Here is the opening sentence for “The Killing Floor:” Nathan Rubin died because he got brave. Good stuff, it makes you go for more.

            This is the opening sentence for, “Gone Tomorrow:” Suicide Bombers are easy to spot. Notice the subject difference? This does not read like hardboiled crime, more like ex-military thriller.

            Jack Reacher has many traits for the tough, hardboiled crime protagonist, but he doesn’t quite carry it off. Lee Child can continue making his fortune because I’m sure there is a sub-genre for ex-military thrillers.

            Finally, here are a couple more first sentences from my novels. From my previous publisher, Books-For-A-Buck Publishing, a hardboiled stand-alone crime novel, “The Farewell Heist:” When Ben Steele pulled five-hundred cash from the ATM on that warm April morning, he briefly thought of his criminal life. No question this is a heist novel.

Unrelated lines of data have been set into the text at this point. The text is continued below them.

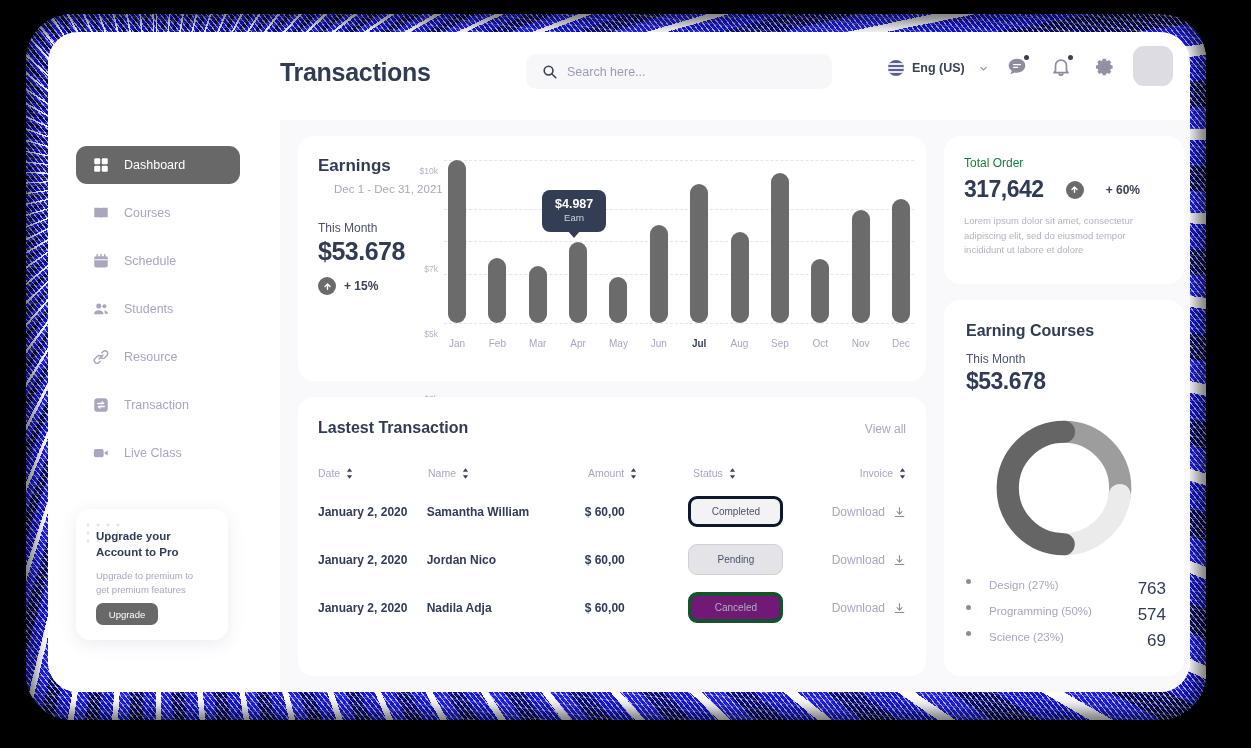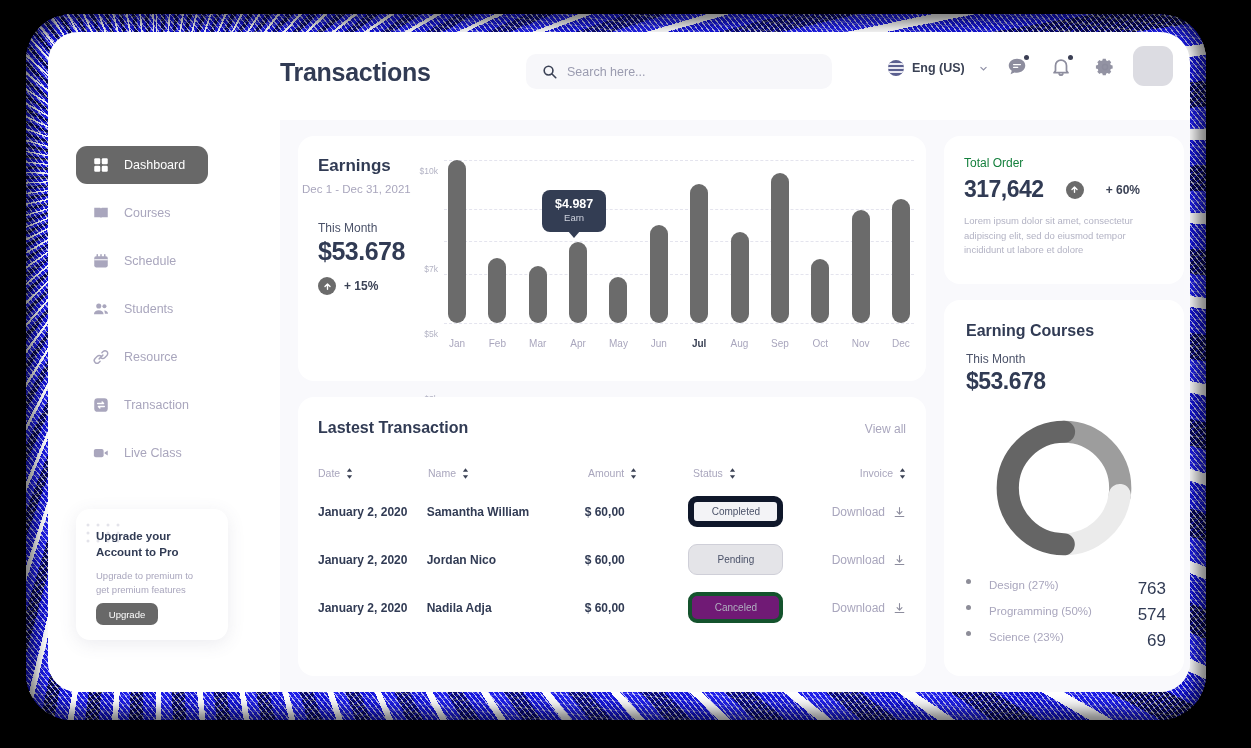--- a/index.html
+++ b/index.html
@@ -82,7 +82,7 @@
     display:flex; align-items:center; gap:14px; padding-left:16px;
     border-radius:11px; cursor:pointer;
   }
-  .nav-item.active { background:#686868; width:132px; }
+  .nav-item.active { background:#686868; width:164px; }
   .nav-label { font-size:12.5px; color:#a9a6bd; }
   .nav-item.active .nav-label { color:#ffffff; }
   .nav-ico { width:18px; height:18px; flex:none; }

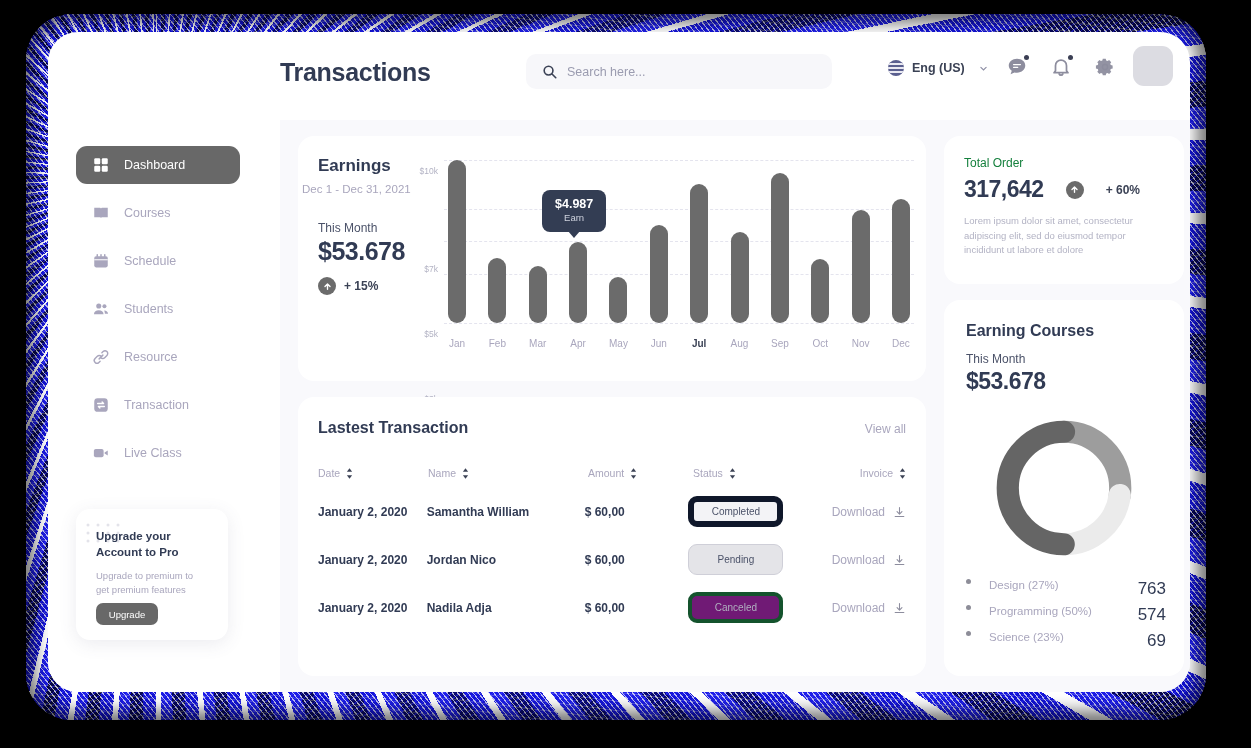--- a/index.html
+++ b/index.html
@@ -117,7 +117,7 @@
   
   .card-earn { left:18px; top:16px; width:628px; height:245px; }
   .earn-title { position:absolute; left:20px; top:20px; font-size:17px; font-weight:bold; color:#313b54; }
-  .earn-range { position:absolute; left:4px; top:47px; font-size:11.5px; color:#a9a6bd; }
+  .earn-range { position:absolute; left:36px; top:47px; font-size:11.5px; color:#a9a6bd; }
   .earn-tm { position:absolute; left:20px; top:85px; font-size:12px; color:#4a5168; }
   .earn-amt { position:absolute; left:20px; top:101px; font-size:25px; font-weight:bold; color:#313b54; letter-spacing:-0.5px; }
   .pct { position:absolute; left:20px; top:141px; display:flex; align-items:center; gap:8px; }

            And “The Calcutta Dragon” introducing Logan Sand, a PI who builds boxes some call art, and is looking for a priceless brooch: When your girlfriend sticks herself with killing liquid and dies, you’re supposed to do something about it.

            This doesn’t even scratch the surface. There are Mike Hammer, Travis McGee, Mathew Scudder, Lew Archer, Jesse Stone, Spenser, Shell Scott, etc., and the stand-alone hardboiled master, Elmore Leonard, but this will show other writers and authors the value of the opening sentence and give readers something to look for.